Das Bild zeigt die Triebwerke des Manöversystems des Raumschiffs Orion und ein Solarpaneel, im Hintergrund leuchtet die Erde.

Bildcredit: NASA, Artemis 1

Am Mittwoch, dem 16. November, verließ um 1:47 Uhr EST eine Space Launch System-Rakete bei der Mission Artemis 1 mit dem Raumschiff Orion den Planeten Erde. Es war der erste umfassende Test der NASA-Systeme zur Erforschung des Weltraums. Mehr als eine Stunde nach dem Start am historischen Startkomplex 39B des Kennedy-Raumfahrtzentrums zeigte eine von Orions externen Videokameras diese Ansicht ihrer neuen Perspektive im Weltraum.

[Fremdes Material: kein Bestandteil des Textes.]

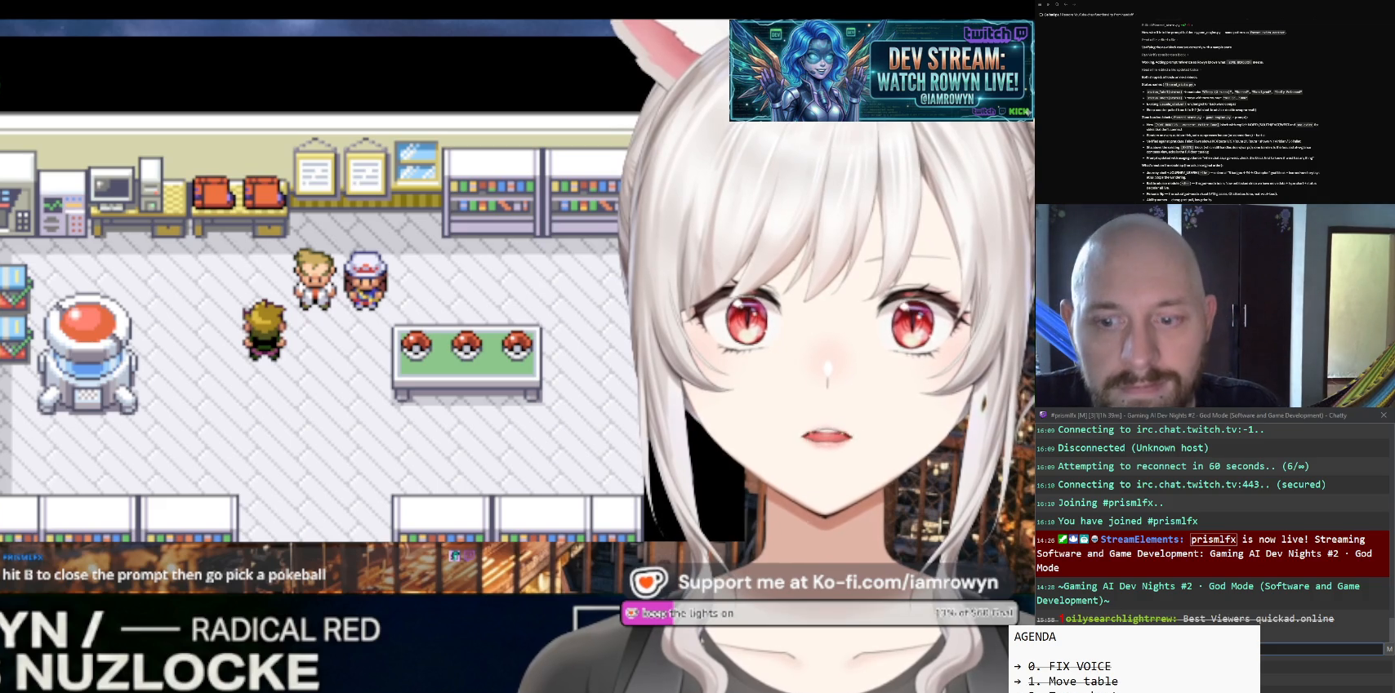
{"buttons": ["A"], "events": []}
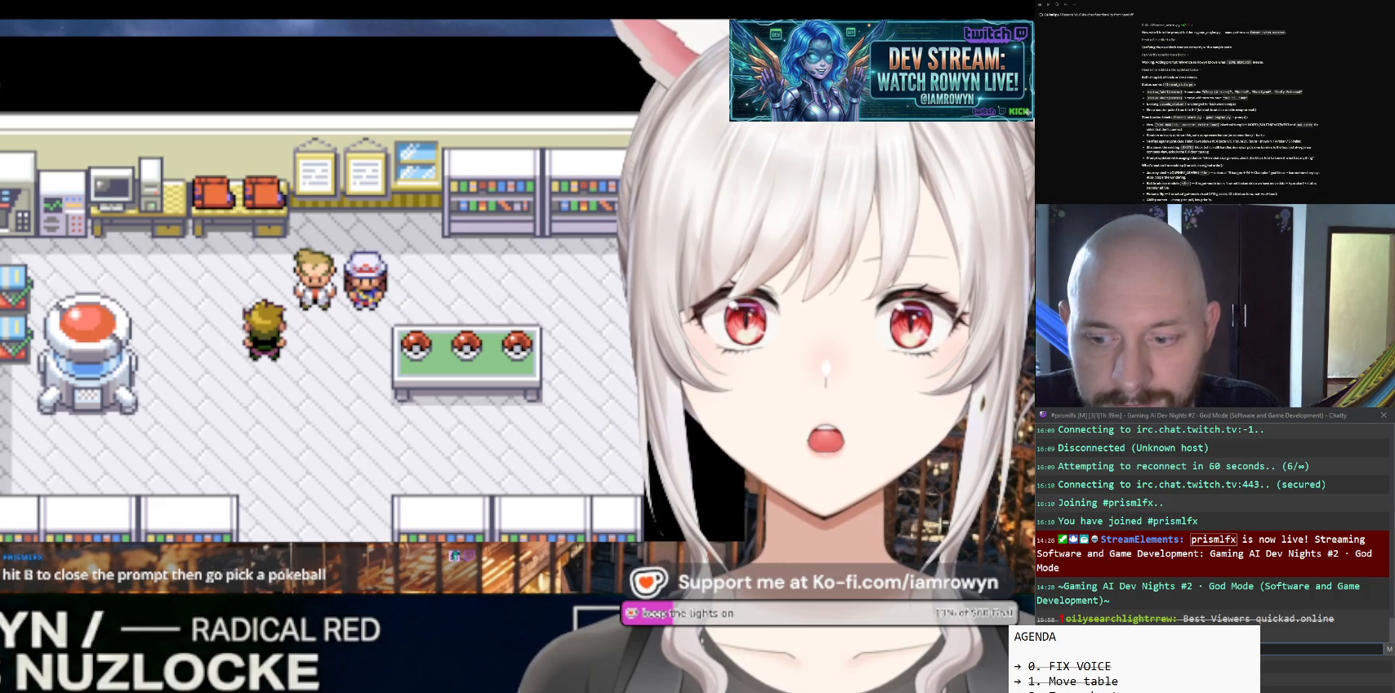
{"buttons": ["A"], "events": []}
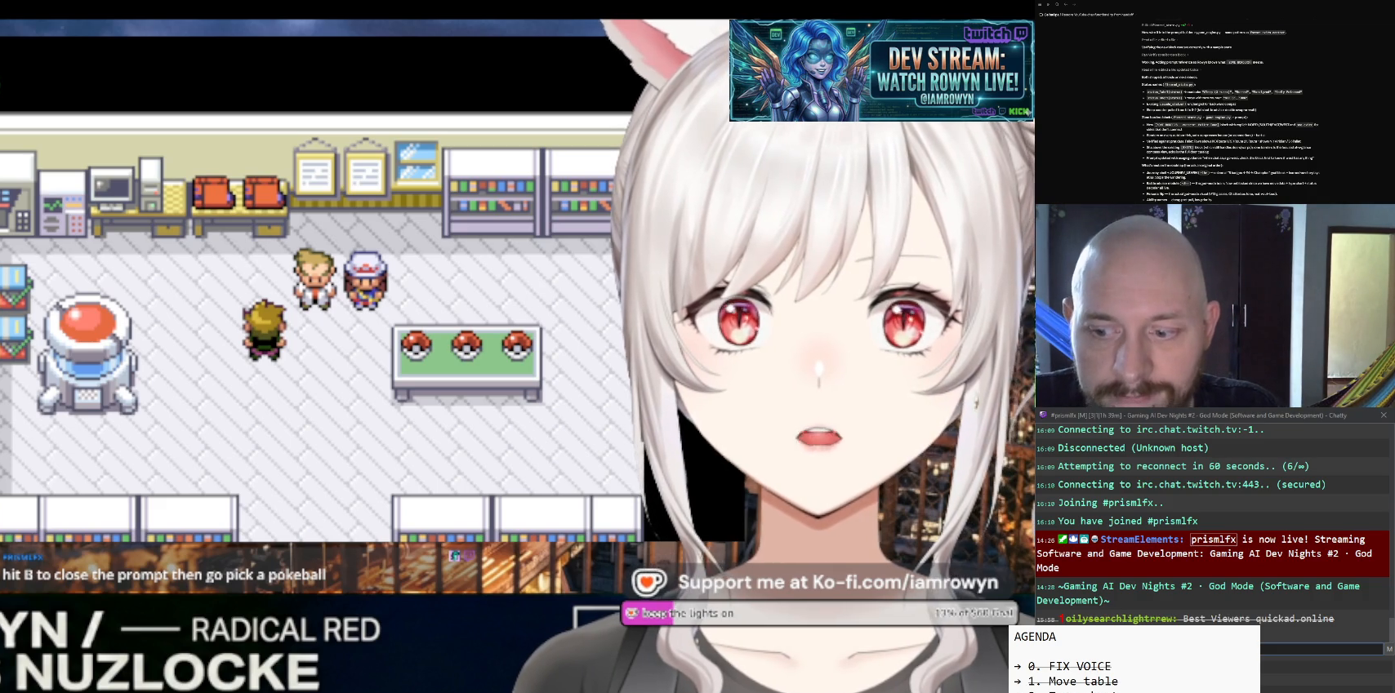
{"buttons": ["A"], "events": []}
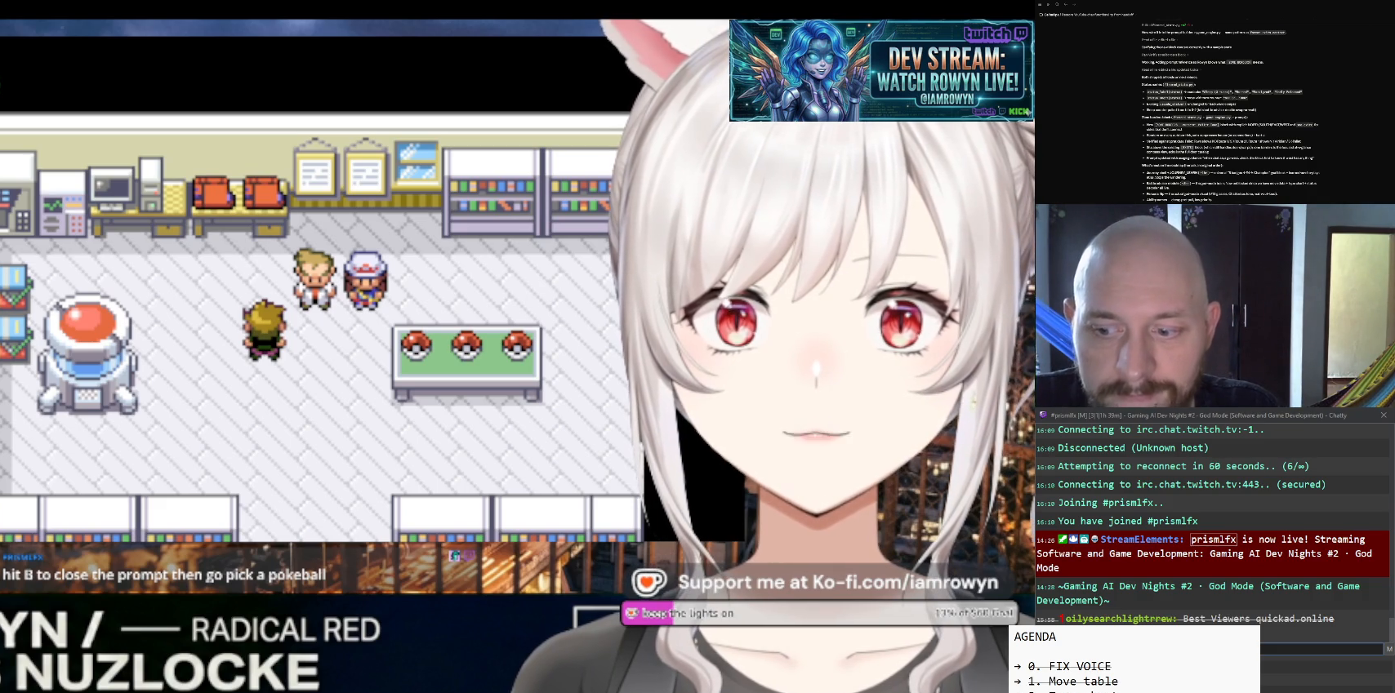
{"buttons": ["A"], "events": []}
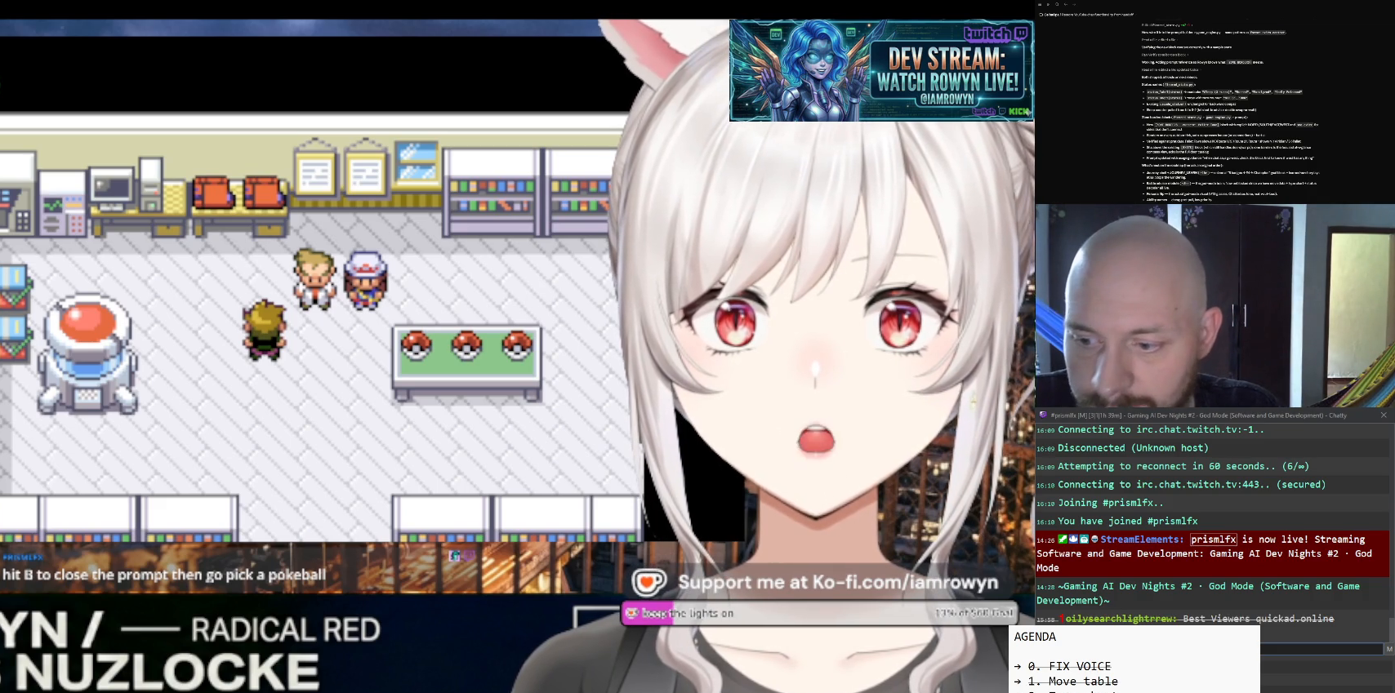
{"buttons": ["A"], "events": []}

Im Vordergrund seht ihr Orions Triebwerke des Orbitalen Manövriersystems am Fuß des europäischen Servicemoduls. Hinter einem der sieben Meter langen ausgefahrenen Solarpaneele des Moduls liegt die wunderschöne Heimatwelt des Raumschiffs. Die Mission Artemis 1 dauert fast vier Wochen, in denen die Möglichkeiten zur Erkundung von Mond und Mars durch Menschen getestet wird.

Das Raumschiff Orion ist ohne Besatzung auf den Weg in eine retrograde Umlaufbahn, die 70.000 Kilometer über die Mondbahn hinausreicht. Voraussichtlich am 21. November zieht sie am Mond vorbei und nähert sich dabei der Mondoberfläche.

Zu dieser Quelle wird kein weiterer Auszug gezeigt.